The International Monetary Fund (IMF) has commended Nigeria’s recent wave of bold economic reforms—particularly those spearheaded by the Central Bank of Nigeria (CBN)—but has warned that a comprehensive overhaul of the 2025 budget is necessary to guard against growing fiscal vulnerabilities amid falling oil prices and persistent revenue challenges.
In its just-released Article IV Consultation Report on Nigeria, the IMF lauded the CBN’s efforts to stabilise the foreign exchange market, increase dollar liquidity, and restore market confidence, while urging the fiscal authorities to recalibrate spending and boost non-oil revenue to stay within deficit targets.
The Fund highlighted that Nigeria’s fiscal projections for 2025 are at risk due to lower-than-expected oil prices, underwhelming crude production, and challenges in executing capital projects. To avert budgetary slippage, the IMF advised that Nigeria should urgently revise its fiscal plans to reflect current economic realities.
“If the fuel subsidy savings are not fully realised in the second half of 2025, and tax reforms fail to deliver significant short-term revenue gains, spending cuts will be inevitable,” the Fund noted. “The adjustment should prioritise recurrent expenditures to protect growth-enhancing capital investment.”
Under the leadership of Governor Olayemi Cardoso, the CBN has implemented a raft of far-reaching reforms since late 2023, including the elimination of the multiple exchange rate regime and introduction of a “willing-buyer, willing-seller” FX trading platform (B-Match).

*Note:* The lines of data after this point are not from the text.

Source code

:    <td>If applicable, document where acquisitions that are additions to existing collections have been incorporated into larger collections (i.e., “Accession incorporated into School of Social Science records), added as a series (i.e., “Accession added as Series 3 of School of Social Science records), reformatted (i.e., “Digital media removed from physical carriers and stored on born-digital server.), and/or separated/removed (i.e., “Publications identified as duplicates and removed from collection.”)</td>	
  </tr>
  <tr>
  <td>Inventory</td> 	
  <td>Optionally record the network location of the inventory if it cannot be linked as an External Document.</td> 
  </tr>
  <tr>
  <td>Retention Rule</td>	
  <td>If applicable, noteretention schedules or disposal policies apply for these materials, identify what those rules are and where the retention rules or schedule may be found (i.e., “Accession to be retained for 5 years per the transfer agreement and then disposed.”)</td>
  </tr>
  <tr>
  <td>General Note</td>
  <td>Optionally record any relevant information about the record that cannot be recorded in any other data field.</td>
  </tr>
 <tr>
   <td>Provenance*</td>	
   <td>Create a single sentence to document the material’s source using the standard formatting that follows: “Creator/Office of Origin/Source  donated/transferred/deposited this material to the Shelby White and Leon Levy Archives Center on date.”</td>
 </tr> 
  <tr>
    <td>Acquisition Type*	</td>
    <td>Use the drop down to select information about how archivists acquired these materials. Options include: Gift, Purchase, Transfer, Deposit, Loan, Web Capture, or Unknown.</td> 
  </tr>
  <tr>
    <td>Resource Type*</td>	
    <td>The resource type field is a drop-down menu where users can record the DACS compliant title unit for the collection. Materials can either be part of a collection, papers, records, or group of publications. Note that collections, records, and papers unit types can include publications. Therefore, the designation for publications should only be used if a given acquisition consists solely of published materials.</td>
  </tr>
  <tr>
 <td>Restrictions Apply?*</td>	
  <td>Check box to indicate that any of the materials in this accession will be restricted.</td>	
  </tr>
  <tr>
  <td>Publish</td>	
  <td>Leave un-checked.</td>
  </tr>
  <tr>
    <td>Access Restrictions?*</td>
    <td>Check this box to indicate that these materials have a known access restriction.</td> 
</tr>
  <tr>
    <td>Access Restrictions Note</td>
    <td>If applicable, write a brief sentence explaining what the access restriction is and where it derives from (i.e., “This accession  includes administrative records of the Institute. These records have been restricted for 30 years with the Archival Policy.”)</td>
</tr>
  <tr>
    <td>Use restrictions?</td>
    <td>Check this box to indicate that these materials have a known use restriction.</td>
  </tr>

These measures have significantly improved price discovery, reduced arbitrage opportunities, and narrowed the gap between the official and parallel market rates—from over 60% to less than 3%.
According to the IMF, these FX reforms—combined with improved market transparency—have triggered a surge in investor confidence, resulting in $6.9 billion in foreign portfolio inflows in Q1 2025, while external reserves climbed to $40.9 billion by end-2024, providing over eight months of import cover.
The report also praised the CBN’s move to recapitalise commercial banks by March 2026, describing it as a critical step towards building resilience in the financial sector and supporting the projected growth of Nigeria’s economy to $1 trillion.
“The recapitalisation initiative will enable banks to absorb future shocks, expand credit, and support economic diversification,” the report said.
The IMF also commended the recent signing into law of four tax reform bills by President Bola Tinubu, describing them as vital instruments for improving revenue generation and expanding Nigeria’s fiscal space. These bills include the Nigeria Fair Taxation Act, the Tax Administration Act, the Revenue Service Establishment Act, and the Joint Revenue Board Act.
While noting this legislative progress, the IMF warned that these measures are unlikely to deliver immediate revenue windfalls in 2025, reinforcing the need to reallocate budget spending to avoid widening the fiscal deficit.
The Fund urged Nigerian authorities to accelerate the rollout of cash transfer programmes aimed at cushioning the impact of economic reforms on vulnerable groups. Inflation, while decelerating, still remains high and continues to erode household purchasing power.
The IMF directors also emphasized the importance of addressing structural challenges—including security, red tape, low agricultural productivity, poor electricity supply, and weak health and education infrastructure—to unlock sustained growth and reduce inequality.
Despite the risks, the IMF projected Nigeria’s real GDP to grow by 3.4% in 2025, supported by higher oil output, domestic refinery operations, and robust service sector performance. Medium-term growth is expected to remain at around 3.5%, anchored by reforms in fiscal policy, foreign exchange, and financial governance.
The Fund highlighted the positive impact of Nigeria’s return to the Eurobond market after a four-year hiatus and its strengthened FX buffers as signs of restored credibility and external sector resilience.
According to data from the CBN, Net Foreign Exchange Reserves (NFER) rose to $23.11 billion by the end of 2024—up from just $3.99 billion at the close of 2023. The apex bank’s drive to streamline FX flows has been bolstered by new diaspora-focused products, licensing more International Money Transfer Operators (IMTOs), and ensuring timely naira liquidity for remittance channels.
The Association of Bureaux De Change Operators of Nigeria and international FX experts have attributed the improved liquidity and confidence to Cardoso’s disciplined policies and technological upgrades in the FX market.
In conclusion, the IMF’s endorsement of Nigeria’s economic reform agenda is a significant milestone, but the Fund stressed that continued coordination between monetary and fiscal authorities is critical. By aligning budgetary decisions with macroeconomic conditions, Nigeria can position itself for inclusive growth, fiscal sustainability, and long-term economic resilience.